[[ Material for this exercise, beginning ]]

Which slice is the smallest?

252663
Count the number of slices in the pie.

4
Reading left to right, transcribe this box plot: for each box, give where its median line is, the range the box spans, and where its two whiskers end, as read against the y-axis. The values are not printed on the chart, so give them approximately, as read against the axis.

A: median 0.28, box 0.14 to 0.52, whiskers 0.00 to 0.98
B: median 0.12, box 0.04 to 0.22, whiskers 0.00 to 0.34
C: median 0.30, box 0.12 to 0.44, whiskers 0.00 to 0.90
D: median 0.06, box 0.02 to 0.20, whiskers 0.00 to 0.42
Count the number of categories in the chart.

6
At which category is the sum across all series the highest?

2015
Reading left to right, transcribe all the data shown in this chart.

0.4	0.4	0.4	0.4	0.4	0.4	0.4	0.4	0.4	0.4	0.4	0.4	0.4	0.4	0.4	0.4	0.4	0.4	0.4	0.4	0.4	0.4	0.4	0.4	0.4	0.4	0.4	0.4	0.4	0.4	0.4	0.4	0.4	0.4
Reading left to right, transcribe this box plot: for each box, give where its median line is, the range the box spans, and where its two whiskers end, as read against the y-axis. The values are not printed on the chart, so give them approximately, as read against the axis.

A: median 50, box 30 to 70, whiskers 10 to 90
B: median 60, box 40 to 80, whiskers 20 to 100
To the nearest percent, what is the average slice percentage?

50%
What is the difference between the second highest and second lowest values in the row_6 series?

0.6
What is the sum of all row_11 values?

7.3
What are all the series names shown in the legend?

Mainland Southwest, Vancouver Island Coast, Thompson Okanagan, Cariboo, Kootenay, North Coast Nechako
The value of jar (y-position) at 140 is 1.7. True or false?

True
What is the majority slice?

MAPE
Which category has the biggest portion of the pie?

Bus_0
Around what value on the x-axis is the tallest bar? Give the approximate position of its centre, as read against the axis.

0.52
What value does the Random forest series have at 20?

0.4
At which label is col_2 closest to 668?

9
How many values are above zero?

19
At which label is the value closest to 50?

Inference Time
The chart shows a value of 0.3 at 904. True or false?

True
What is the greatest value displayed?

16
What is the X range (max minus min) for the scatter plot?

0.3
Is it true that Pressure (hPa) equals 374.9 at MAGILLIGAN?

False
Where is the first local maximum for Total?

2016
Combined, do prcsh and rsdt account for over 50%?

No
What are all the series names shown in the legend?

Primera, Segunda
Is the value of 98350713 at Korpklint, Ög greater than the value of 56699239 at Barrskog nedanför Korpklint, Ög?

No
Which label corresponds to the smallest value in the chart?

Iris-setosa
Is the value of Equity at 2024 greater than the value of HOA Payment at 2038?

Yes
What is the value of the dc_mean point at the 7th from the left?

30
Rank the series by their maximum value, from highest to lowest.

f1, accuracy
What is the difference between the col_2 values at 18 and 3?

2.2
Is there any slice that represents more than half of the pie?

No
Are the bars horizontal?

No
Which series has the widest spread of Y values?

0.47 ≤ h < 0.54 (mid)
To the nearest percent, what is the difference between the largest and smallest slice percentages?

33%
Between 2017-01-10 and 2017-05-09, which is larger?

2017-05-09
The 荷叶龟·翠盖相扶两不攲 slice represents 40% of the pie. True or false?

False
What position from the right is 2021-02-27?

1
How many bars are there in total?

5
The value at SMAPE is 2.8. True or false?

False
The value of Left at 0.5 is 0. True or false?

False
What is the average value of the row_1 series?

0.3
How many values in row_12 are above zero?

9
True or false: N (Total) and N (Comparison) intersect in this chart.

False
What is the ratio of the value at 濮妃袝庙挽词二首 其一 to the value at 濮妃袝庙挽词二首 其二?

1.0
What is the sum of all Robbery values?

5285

[[ Material for this exercise, end ]]

Aim of the exercise: Repeat the entries word for word, beginning at the first line and continuing through the line that contains "Reading left to right, transcribe all".

Worked solution:
Which slice is the smallest?

252663
Count the number of slices in the pie.

4
Reading left to right, transcribe this box plot: for each box, give where its median line is, the range the box spans, and where its two whiskers end, as read against the y-axis. The values are not printed on the chart, so give them approximately, as read against the axis.

A: median 0.28, box 0.14 to 0.52, whiskers 0.00 to 0.98
B: median 0.12, box 0.04 to 0.22, whiskers 0.00 to 0.34
C: median 0.30, box 0.12 to 0.44, whiskers 0.00 to 0.90
D: median 0.06, box 0.02 to 0.20, whiskers 0.00 to 0.42
Count the number of categories in the chart.

6
At which category is the sum across all series the highest?

2015
Reading left to right, transcribe all the data shown in this chart.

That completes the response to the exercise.